Since today is Sunday, it is the perfect time for contrasting religions of modern times.
“‘You must love the Lord your God with all your heart, all your soul, and all your mind.’ This is the first and greatest commandment. A second is equally important: ‘Love your neighbor as yourself.’ The entire law and all the demands of the prophets are based on these two commandments.”
Joshua bar Joseph, who is Jesus Christos, Matthew 22:36-40
“It only stands to reason that where there’s sacrifice, there’s someone collecting the sacrificial offerings. Where there’s service, there is someone being served. The man who speaks to you of sacrifice is speaking of slaves and masters, and intends to be the master.”
Ayn Rand, founder of Objectivism
In the first century AD, a Jewish sect arose that, with the inclusion of non-Jews called Gentiles, has risen to become the dominant religious view of the human race especially when including all of its offshoots, such as Islam and Baha’i. A selfless devotion to one’s fellow man became a form of worship and sacrifice to God. Even those who “hate religion” have expressed admiration for the words of Jesus, and often incorporate them into their lives, consciously or otherwise.
One can argue about many of the acts done in the name of Christianity, but one has to ask if those who perpetrated those crimes, being of any other religion, would have not done the same thing anyway. The fault is in the people, not the words.
Alisa Zinov’yevna Rosenbaum, later know as Ayn Rand, left Russia in 1925 and moved to Hollywood, to become a screenwriter and novelist. Through her most famous novels, The Fountainhead and Atlas Shrugged and the later Objectivist Newletter, Rand developed her philosophy now known as Objectivism. Her writings are followed and quoted mostly by Libertarians and other conservatives.
The essence of Objectivism is the Self, “the concept of man as a heroic being, with his own happiness as the moral purpose of his life, with productive achievement as his noblest activity, and reason as his only absolute.”
Objectivism believes in no After time, only the current as life. As such, there is no need for a religious moral code, nor to appease any form of God. Rand was a great hater of all religions, but saved her strongest words for Christianity, which she saw as the polar opposite of her views.
With the emphasis on Self, other people only exist to fulfill the desires one has; to be exploited for personal gain. Having never had children, Rand placed no emphasis on a legacy, since that would be sacrifice for those who are not the Self.
In her novel Atlas Shrugged, the hero John Galt is angered by a government that increasingly encroaches on his personal wealth and liberty. He convinces his friends to join him in a mountain hideaway, where they have sex with each others wives and watch the world collapse around them, since they were no longer available to run it.
(I have always been curious how they handled garbage collection and utilities, since by definition one never did anything for anyone else. Must be profit motive.)

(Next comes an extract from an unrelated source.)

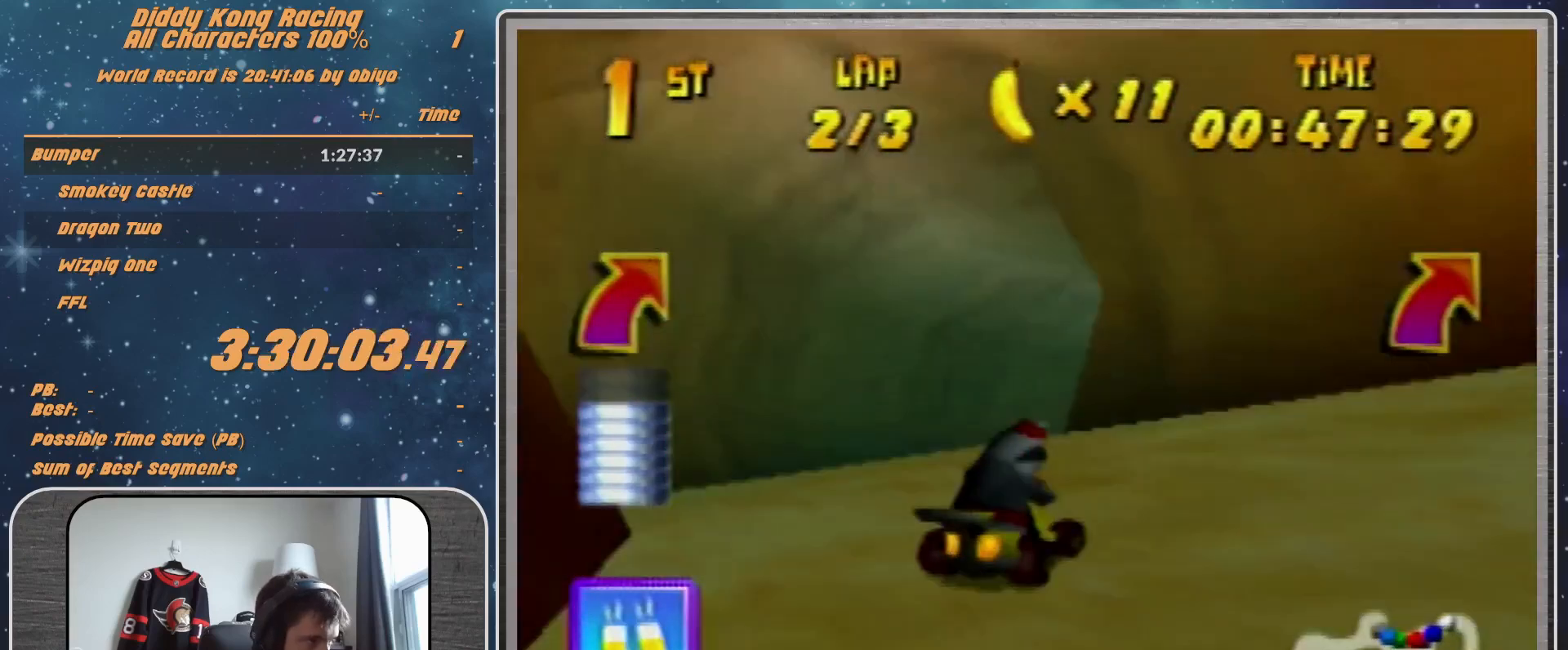
{"buttons": [], "left_stick": "up-right", "events": [[33, "A", "up"], [133, "A", "down"], [167, "A", "up"], [333, "R1", "up"]]}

“I swear—by my life and my love of it—that I will never live for the sake of another man, nor ask another man to live for mine.”
John Galt, Atlas Shrugged
In Objectivism, individual liberties and laze-faire capitalism are the only way to run a country, but anarchy is also to be avoided, though how is never properly defined. For a well run Objectivist nation to function, the majority of the population would not be able to gain the full benefits of the philosophy, since by definition they would be serving the interests of those who do.
Objectivists often try to cloak their views with religious quotes or appealing to the greater good, but a simple review of the works exposes it for what it is.
So, there you have it; two contrasting views. Jesus, who asked others to sacrifice as He did, and Rand, who considered him a fool for doing so.
To make Rand happy, I will allow you to make up your open minds as to which you prefer. Or neither.